In 1902 there was an Inn, a Post Office, a school, a Court House, a plumber, a grocer, a blacksmith, a baker, a butcher and a wheelwright in the village. There was also a Superintendent and two police constables in the Police Station that was part of the Court House. The first school was built to hold 100 children in 1861, on land on the opposite side of the main road to the Temple Inn. It had two classrooms; one that was 12 x 5.5 metres in size and another that was 5.5 x 4.5 metres (quite small by today’s standards). It also had two very small cloakrooms, but it had no indoor toilets, staffroom, office or hall. It was heated by one coal fired boiler.
During the 1914 – 1918 World War 1, no mention was made of the conflict in the school Log Book. During the Second World War, however, there are many mentions. From 1st to the 18th September 1939, for example, the school was closed so that it could be used to welcome children who had been evacuated from London. This was because there was less danger of bombing in rural areas. These, and the other evacuees who followed over the next few years, were taken in by local families, sometimes staying for several years. By 1941, there were 39 evacuees staying with locally. When school dinners started being served, in December 1943, the school children had to eat them at their school desks as there was no hall or dining room. A very unusual and exciting development was the building of an outdoor swimming poologether with proper changing room facilities, that opened in 1973/4. This meant that all the children could learn to swim. It was also open to use during the summer holidays.

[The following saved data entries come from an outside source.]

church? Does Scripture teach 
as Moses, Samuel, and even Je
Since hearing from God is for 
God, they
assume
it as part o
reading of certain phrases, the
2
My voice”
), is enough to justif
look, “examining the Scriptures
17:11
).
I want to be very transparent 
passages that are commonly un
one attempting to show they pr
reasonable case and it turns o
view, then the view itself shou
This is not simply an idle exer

Overcrowding, an aging building and the lack of appropriate facilities had been a growing problem for the staff and children in this old school over time. Eventually, after many years of discussion and planning, the school moved to a brand new building, in Meadway, in January 1994. This is still in use today.
References: Pevsner, Buildings of England, J. Collinson, History of Somerset 1791, Benjamin + Beauchamp, architects, Wedmore, Somerset, Clutton History Group, A Children’s Guide to the Parish of Clutton with Cameley by Lorna Boyd.